Mary Ann Bartels, chief investment strategist at Sanctuary Wealth, also said investors should not worry about inflation resurfacing until oil prices return to $100 a barrel. MarketWatch reported on Friday some options traders are making bullish bets that oil could soon hit $100 a barrel on fears tensions between Israel and Iran could spark a wider regional conflict that threatens crude flows.
It’s worth noting that financial-market investors will not see the impact of any of these “October surprises” in next week’s September CPI report, but it might be “the last clean inflation data” before having some “cross currents” to deal with in the next few months, said Mike Reynolds, vice president of investment strategy at Glenmede Trust.
“If the CPI data starts to go in the wrong direction, that would really throw a wrench into the stock market and the economy, but we’re not seeing signs of that yet,” Reynolds told MarketWatch in a phone interview on Friday. “In an extreme scenario, maybe the Fed will start raising rates again… These are certainly not the base case, but that’s something to be attentive to as a tail risk for stocks.”
What’s more, the third-quarter corporate earnings reporting season will kick into gear this week, with results from major financial firms such as JP Morgan Chase JPM3.55%, Wells Fargo & Co.WFC3.60% and BlackRock Inc.BLK-0.24%, due on Friday.

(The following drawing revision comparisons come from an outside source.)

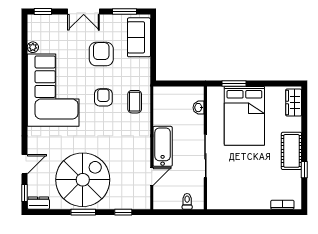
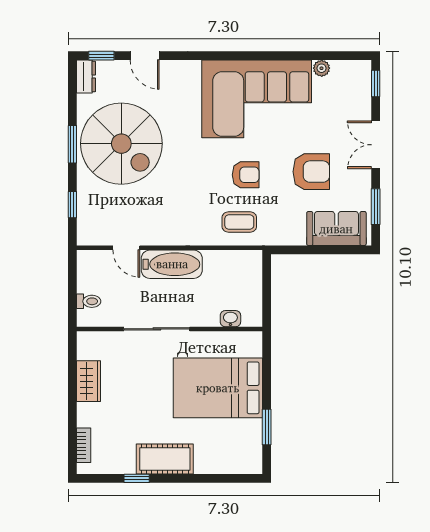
window: (234, 84) -> (267, 427), moved
wardrobe: (294, 103) -> (89, 381), moved, turned 90

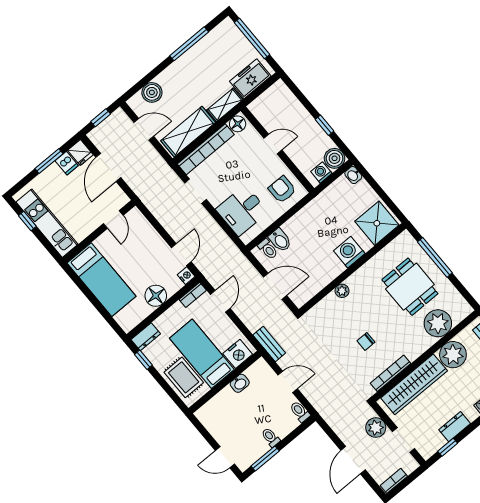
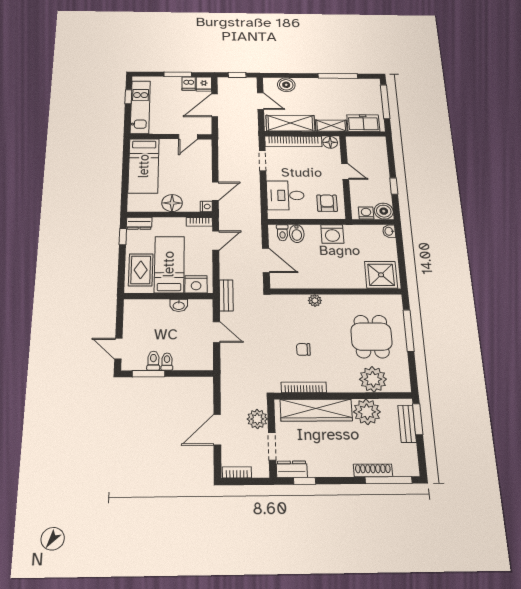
washing machine: (349, 252) -> (332, 234), moved, turned 180
toilet: (300, 412) -> (153, 361), moved
dresser: (455, 427) -> (292, 469), moved

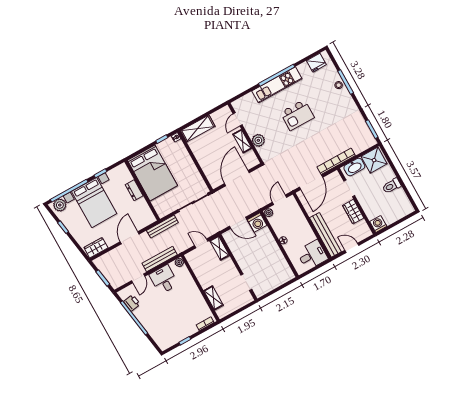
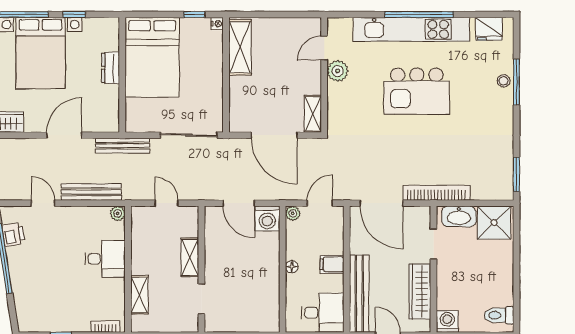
kitchen unit: (277, 85) -> (411, 29), width x1.36
kitchen island: (297, 115) -> (417, 91), width x1.37, depth x1.28
shelving: (198, 129) -> (240, 47), moved, turned 90
plant: (258, 140) -> (338, 71), moved
shelving: (242, 141) -> (313, 114), moved
door: (237, 178) -> (274, 135), swing flipped
door: (311, 182) -> (381, 203), hinge flipped
toilet: (392, 186) -> (499, 315), moved
wardrobe: (353, 212) -> (420, 291), width x1.50
filing cabinet: (303, 228) -> (332, 264), added
shelving: (220, 248) -> (190, 257), moved
door: (138, 278) -> (43, 203), swing flipped
desk: (164, 280) -> (105, 259), moved, turned 90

Earnings for the S&P 500’s companies are expected to climb 4.6% for the third quarter from a year earlier, lower than the 7.8% growth rate projected in late June, following the downward revisions to earnings estimates by analysts and the negative earning-per-share guidance issued by companies, said John Butters, senior earnings analyst at FactSet.
Still, the 4.6% growth rate would mark the fifth straight quarter of year-over-year earnings growth for the large-cap benchmark index, Butters said in a Friday note.
But Tengler said the lower earnings growth estimates suggest there’s room for “upside surprises” despite the rich valuations of some megacap technology stocks in a market near record highs.
“The stock market is due for a sharp pullback in October, and investors may want to buy it because we are in a bull market,” she said. “Positive earnings and profit margins would be the surprise that will carry the market through the end of the year.”
U.S. stocks rallied on Friday to eke out modest gains for the week. The S&P 500 SPX0.90% rose 0.2%, while the Dow Jones Industrial Average DJIA 0.81% was up less than 0.1% and the Nasdaq Composite COMP1.22% advanced 0.1% last week, according to FactSet data.